We’ve updated the end of this article with some words from Mark Jacobs.
Last winter, City State Entertainment announced it’d received a big cash investment and put a date on Camelot Unchained’s beta one: July 4th, 2018. At the time, the beta was already three years late, as the studio struggled to find programmers, completely refactored large chunks of its ability system, and ultimately opened up a second studio in Seattle, and I think it’s fair to say that patience has thinned out along the way.
But as we’ve been reporting for the last few weeks, while the team was originally on schedule, GDPR compliance requirements created a huge setback for the beta as key employees worked on dealing with bureaucracy instead of fixing mission-critical bugs. Consequently, as CSE’s Mark Jacobs notes in yesterday’s stream, whether or not the beta actually launches Wednesday is still “too close to call.”
Jacobs tells fans that the studio is down to a list of 40 bugs it’s still crunching on – yes, they’re crunching this weekend – and they’ll be conducting large-scale testing all weekend, which will determine whether beta one is happening on time. (The next mini-test begins right as this post goes live, in fact.)
“The good news is, no matter what happens, whether we make beta one on Wednesday or we miss beta one on Wednesday, the version you get is going to be so much better than many other games have launched with in terms of stability, in terms of bugs,” Jacobs says. “We have no intention of launching beta one with the number of bugs that we had, […] and if we end of delaying, that will continue to be the focus. We have zero plans to add any scope.”
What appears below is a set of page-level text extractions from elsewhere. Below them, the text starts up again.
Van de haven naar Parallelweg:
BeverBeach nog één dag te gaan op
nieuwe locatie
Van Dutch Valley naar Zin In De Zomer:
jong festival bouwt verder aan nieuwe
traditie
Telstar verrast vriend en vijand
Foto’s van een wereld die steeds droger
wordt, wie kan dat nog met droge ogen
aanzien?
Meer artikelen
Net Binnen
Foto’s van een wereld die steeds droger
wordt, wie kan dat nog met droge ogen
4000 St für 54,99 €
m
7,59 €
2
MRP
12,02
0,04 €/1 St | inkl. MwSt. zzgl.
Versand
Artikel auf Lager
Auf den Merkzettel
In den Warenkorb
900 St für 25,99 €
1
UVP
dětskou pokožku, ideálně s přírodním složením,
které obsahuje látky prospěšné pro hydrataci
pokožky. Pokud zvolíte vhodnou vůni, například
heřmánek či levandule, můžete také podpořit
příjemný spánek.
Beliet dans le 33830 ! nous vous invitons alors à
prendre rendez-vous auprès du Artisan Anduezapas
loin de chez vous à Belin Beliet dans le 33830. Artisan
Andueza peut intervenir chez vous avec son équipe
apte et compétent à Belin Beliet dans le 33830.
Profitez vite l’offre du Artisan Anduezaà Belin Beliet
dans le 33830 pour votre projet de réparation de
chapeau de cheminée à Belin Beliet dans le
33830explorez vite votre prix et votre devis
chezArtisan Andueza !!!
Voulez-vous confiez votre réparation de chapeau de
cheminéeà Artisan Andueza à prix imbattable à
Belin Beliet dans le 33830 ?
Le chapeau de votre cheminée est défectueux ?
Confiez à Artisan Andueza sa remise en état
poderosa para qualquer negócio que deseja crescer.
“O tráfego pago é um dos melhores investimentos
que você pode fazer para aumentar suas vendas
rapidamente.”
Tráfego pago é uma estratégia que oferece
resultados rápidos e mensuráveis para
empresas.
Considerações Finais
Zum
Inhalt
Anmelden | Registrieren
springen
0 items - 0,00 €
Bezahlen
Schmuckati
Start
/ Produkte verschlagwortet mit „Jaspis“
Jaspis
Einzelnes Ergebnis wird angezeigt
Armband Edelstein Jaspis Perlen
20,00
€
“Our refund percentage is at 3.8% of total pledges. That’s a really small number, especially after 5 years. You know that we are still paying refunds and still have a no questions asked policy. We’re slow, but we always pay off and don’t make people jump through hoops. The last two months we’ve seen a more than doubling of number of new pledges. In June, we’ve received almost 4x the number of donations in January.”